WHO’S DRIVING YOUR BUS?
There is a concept I think is very helpful here. I’m going to put my coaching hat on for a moment.
I recently completed a coaching certification with Cayla Craft of Mommy Millionaire and Dr. Jenn Chrisman. There were so many impactful learnings. One that really resonated with me was this concept of the passengers on the bus. This metaphor helps to explain how the past versions of us or past states of being can influence us today.
Let me give you an example. I’ve told you about my strict Italian dad in past episodes. We have a great relationship today, but I grew up feeling controlled and rather powerless… because, at home, I was. If I’m unaware of that version of me – Little Alessia – guess what happens when I feel invalidated, controlled, or powerless now? the inner child longing for control, power, or validation will take the wheel.
When she drives the bus, she might cause me to fall into people-pleasing behavior, to get angry, to be disobedient, or even spiteful.
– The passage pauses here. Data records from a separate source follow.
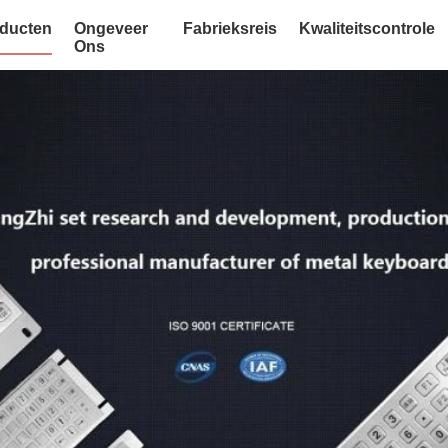
ducten
Ongeveer
Fabrieksreis
Kwaliteitscontrole
Ons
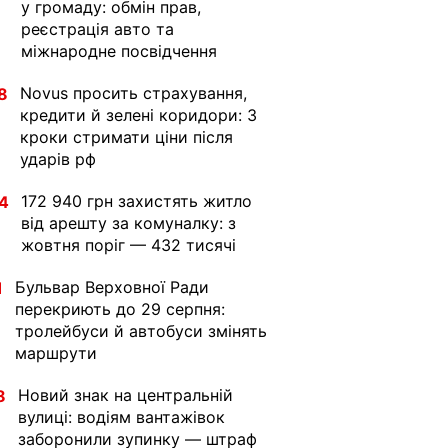
у громаду: обмін прав,
реєстрація авто та
міжнародне посвідчення
Novus просить страхування,
8
кредити й зелені коридори: 3
кроки стримати ціни після
ударів рф
172 940 грн захистять житло
4
від арешту за комуналку: з
жовтня поріг — 432 тисячі
Бульвар Верховної Ради
1
перекриють до 29 серпня:
тролейбуси й автобуси змінять
маршрути
Новий знак на центральній
8
вулиці: водіям вантажівок
заборонили зупинку — штраф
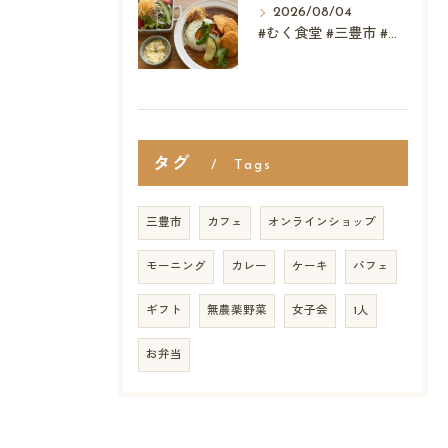
2026/08/04
#むく食堂 #三豊市 #テイクアウト #高屋神社 #...
タグ
Tags
三豊市
カフェ
オンラインショップ
モーニング
カレー
ケーキ
パフェ
ギフト
無農薬野菜
女子会
1人
お弁当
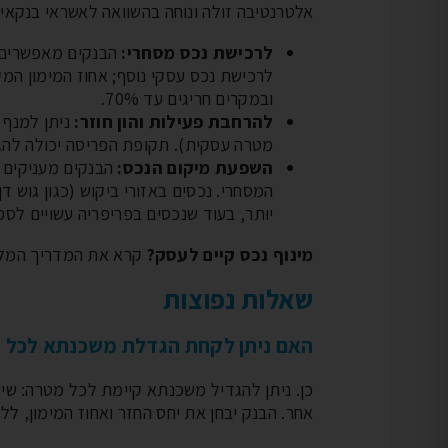
אלטרנטיבה זולה ונוחה בהשוואה לאשראי בנקאי ע
לרכישת נכס מסחרי:
הבנקים מאפשרים הג
ובמקרים חריגים עד 70%.
להרחבת פעילות והון חוזר:
ניתן למנף 
מטרה עסקית). תקופת הפריסה יכולה להג
השפעת מיקום הנכס:
הבנקים מעניקים מ
המסחרי. נכסים באזורי ביקוש (כגון גוש דן
יותר, בעוד שנכסים בפריפריה עשויים לס
מינוף נכס קיים לעסק?
קרא את המדריך המל
שאלות נפוצות
סוגי איחוד הלוואות שחשוב
חסרונות משכנתא הפוכ
האם ניתן לקחת הגדלת משכנתא לכל 
להכיר
חסרונות משכנתא הפוכה
כן. ניתן להגדיל משכנתא קיימת לכל מטרה: שיפו
סוגי איחוד הלוואות שחשוב להכיר
משכנתא הפוכה היא סוג ש
אחר. הבנק יבחן את יחס החזר ואחוז המימון, ל
לא כל איחוד הלוואות נראה אותו
הלוואה המאפשרת לבעלי בת
דבר. הסוג שמתאים לכם תלוי
בני 55 ומעלה ללוות כנגד ה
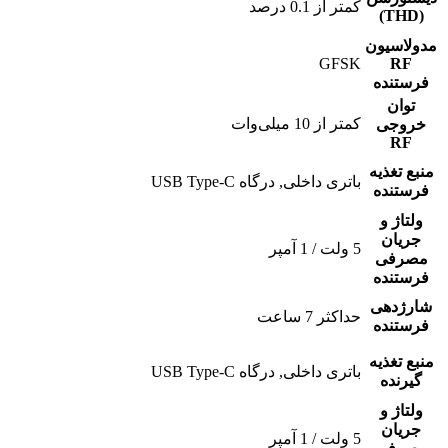
کمتر از 0.1 درصد
(THD)
مدولاسیون
GFSK
RF
فرستنده
توان
کمتر از 10 میلی‌وات
خروجی
RF
منبع تغذیه
باتری داخلی, درگاه USB Type-C
فرستنده
ولتاژ و
جریان
5 ولت / 1 آمپر
مصرفی
فرستنده
شارژدهی
حداکثر 7 ساعت
فرستنده
منبع تغذیه
باتری داخلی, درگاه USB Type-C
گیرنده
ولتاژ و
جریان
5 ولت / 1 آمپر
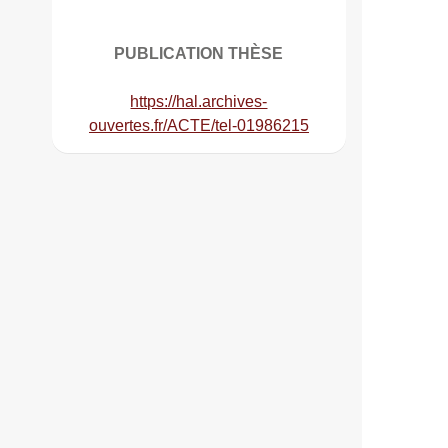
PUBLICATION THÈSE
https://hal.archives-
ouvertes.fr/ACTE/tel-01986215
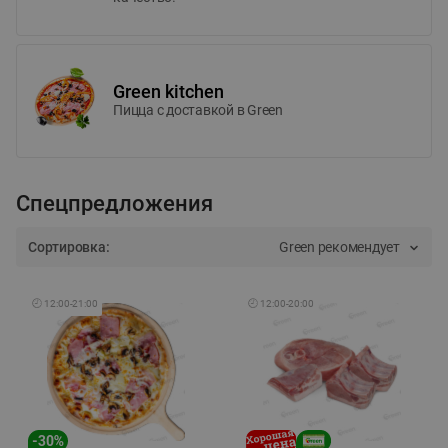
Green kitchen
Пицца c доставкой в Green
Спецпредложения
Сортировка:
Green рекомендует
🕘
12:00
-
21:00
🕘
12:00
-
20:00
-
30
%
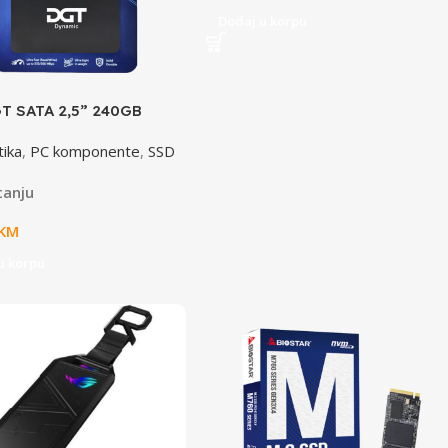
Dodaj u korpu
T SATA 2,5” 240GB
0
tika
,
PC komponente
,
SSD
tanju
KM
u korpu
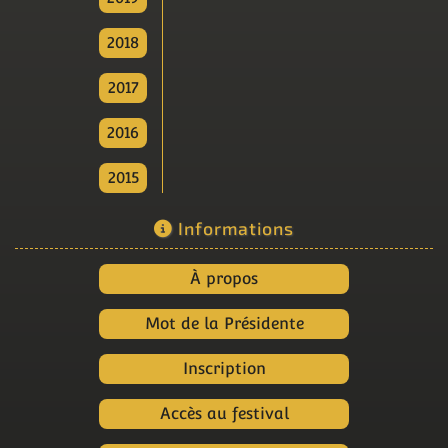
2018
2017
2016
2015
Informations
À propos
Mot de la Présidente
Inscription
Accès au festival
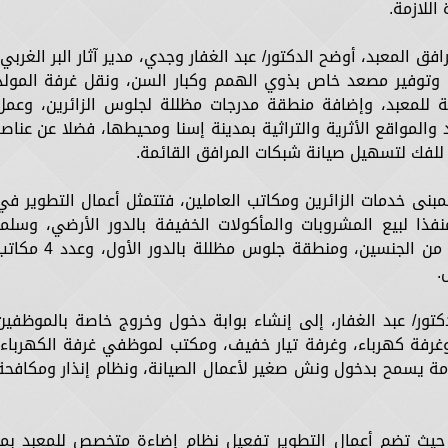
اللازمة.
المعبد، أوضح الدكتور/ عبد الغفار وجدي، مدير آثار البر الغربي،
 وتوفير مصعد خاص بذوي الهمم وكبار السن، ونقل غرفة المولد
ية للمعبد، وإضافة منطقة مدرجات مظللة لجلوس الزائرين، وعمل
د والمواقع الأثرية والتراثية بمدينة إسنا ومحيطها، فضلا عن عناصر
 للفك لتسهيل صيانة شبكات المرافق القائمة.
 لمبنى خدمات الزائرين ومكاتب العاملين، فتتمثل أعمال التطوير في
فذا لبيع المشروبات والمأكولات الخفيفة بالدور الأرضي، وسلما
للوصول لسطح المبنى، ودورات مياه للزائرين من الجنسين، ومنطقة جلوس مظللة بالدور الأول، وع
.
تور/ عبد الغفار، إلى إنشاء بوابة دخول وخروج خاصة بالموظفين
وغرفة كهرباء، وغرفة تيار خفيف، ومكتب لموظفي غرفة الكهرباء،
مة يسمح بدخول ونش صغير لأعمال الصيانة، ونظام إنذار ومكافحة
، حيث تضم أعمال التطوير تفعيل نظام إضاءة متخصص للمعبد بما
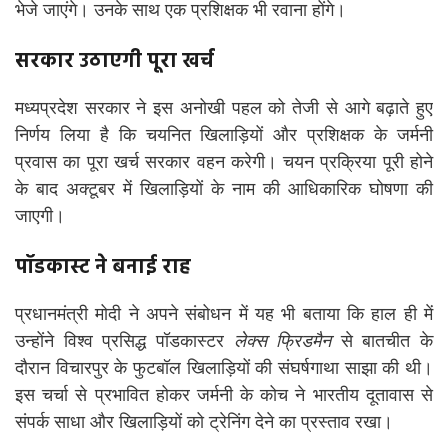
भेजे जाएंगे। उनके साथ एक प्रशिक्षक भी रवाना होंगे।
सरकार उठाएगी पूरा खर्च
मध्यप्रदेश सरकार ने इस अनोखी पहल को तेजी से आगे बढ़ाते हुए
निर्णय लिया है कि चयनित खिलाड़ियों और प्रशिक्षक के जर्मनी
प्रवास का पूरा खर्च सरकार वहन करेगी। चयन प्रक्रिया पूरी होने
के बाद अक्टूबर में खिलाड़ियों के नाम की आधिकारिक घोषणा की
जाएगी।
पॉडकास्ट ने बनाई राह
प्रधानमंत्री मोदी ने अपने संबोधन में यह भी बताया कि हाल ही में
उन्होंने विश्व प्रसिद्ध पॉडकास्टर
लेक्स फ्रिडमैन
से बातचीत के
दौरान विचारपुर के फुटबॉल खिलाड़ियों की संघर्षगाथा साझा की थी।
इस चर्चा से प्रभावित होकर जर्मनी के कोच ने भारतीय दूतावास से
संपर्क साधा और खिलाड़ियों को ट्रेनिंग देने का प्रस्ताव रखा।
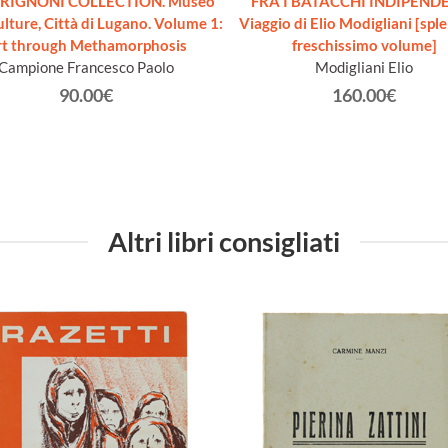
BRIGNONI COLLECTION. Museo
FRA I BATACCHI INDIPENDE
ulture, Città di Lugano. Volume 1:
Viaggio di Elio Modigliani [spl
rt through Methamorphosis
freschissimo volume]
Campione Francesco Paolo
Modigliani Elio
90.00€
160.00€
Altri libri consigliati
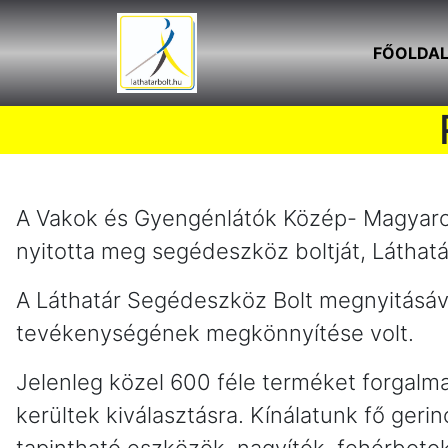
FŐOLDA
A Vakok és Gyengénlátók Közép- Magyaro
nyitotta meg segédeszköz boltját, Láthat
A Láthatár Segédeszköz Bolt megnyitásáva
tevékenységének megkönnyítése volt.
Jelenleg közel 600 féle terméket forgalma
kerültek kiválasztásra. Kínálatunk fő ge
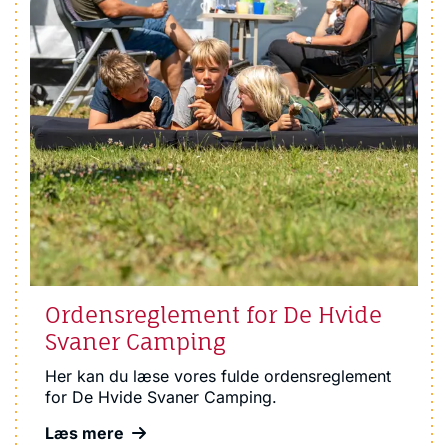
Ordensreglement for De Hvide
Svaner Camping
Her kan du læse vores fulde ordensreglement
for De Hvide Svaner Camping.
Læs mere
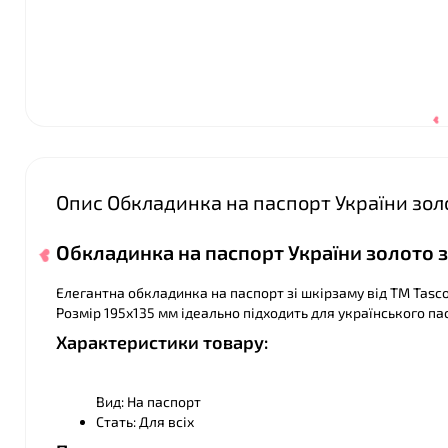
❤
Опис Обкладинка на паспорт України золо
Обкладинка на паспорт України золото з
Елегантна обкладинка на паспорт зі шкірзаму від ТМ Tas
Розмір 195х135 мм ідеально підходить для українського па
Характеристики товару:
Вид: На паспорт
Стать: Для всіх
Becoming aware of this pattern allows me to give her what she needs. If I ignore her, she gets louder. When I stop the bus and fight with her (like getting frustrated or mad at myself), I stop moving toward my desired destination. But when I give her what she needs, she gets quiet, and I keep driving to the destination I’ve chosen.
How Do You Embrace the Passengers on Your Bus?
So, how do you embrace your old versions and give them what they need? Think about who you’ve been throughout your life so far. Visualize these past versions of you. Gently and non-judgmentally check in with them. To act the way they did, what were their unmet needs? Go into your mind, visualize your highest self spending time with those past versions of you, and meet their needs now. What that looks like for me is as I heal some of my issues from childhood, I’ll picture my favorite childhood memories. I envision my highest self doing those things and playing with 4-year-old me. Cuddling with her, reading to her, validating her. This may all sound woo-woo, and I realize that different things work for different people, but it’s been a game changer for me.
So remember, the past versions of you are passengers on your bus, and they always will be. Have compassion for yourself and those versions of you. Self-compassion is powerful! Become aware of them. Acknowledge them. Spend time with them.
Be warned: the past versions you dislike will pop up while you’re LEVELING UP. If you’re unaware of them, they’ll start driving the bus, take you on a detour, and find a way to sabotage you.
The Bottom Line
We all have baggage and wounds, and we’d all be a lot better off if we stopped judging ourselves and each other for our past and present.
As the Bible says, let the one without sin cast the first stone.
We all have our shit. And no one talks about it. That is why I am! Trust me, I am still working through many things, and I’m far from perfect, but I’m done pretending I am, and I want you to be done with it, too.
In closing, don’t let your past hold you back anymore. Embrace your past and embrace your future.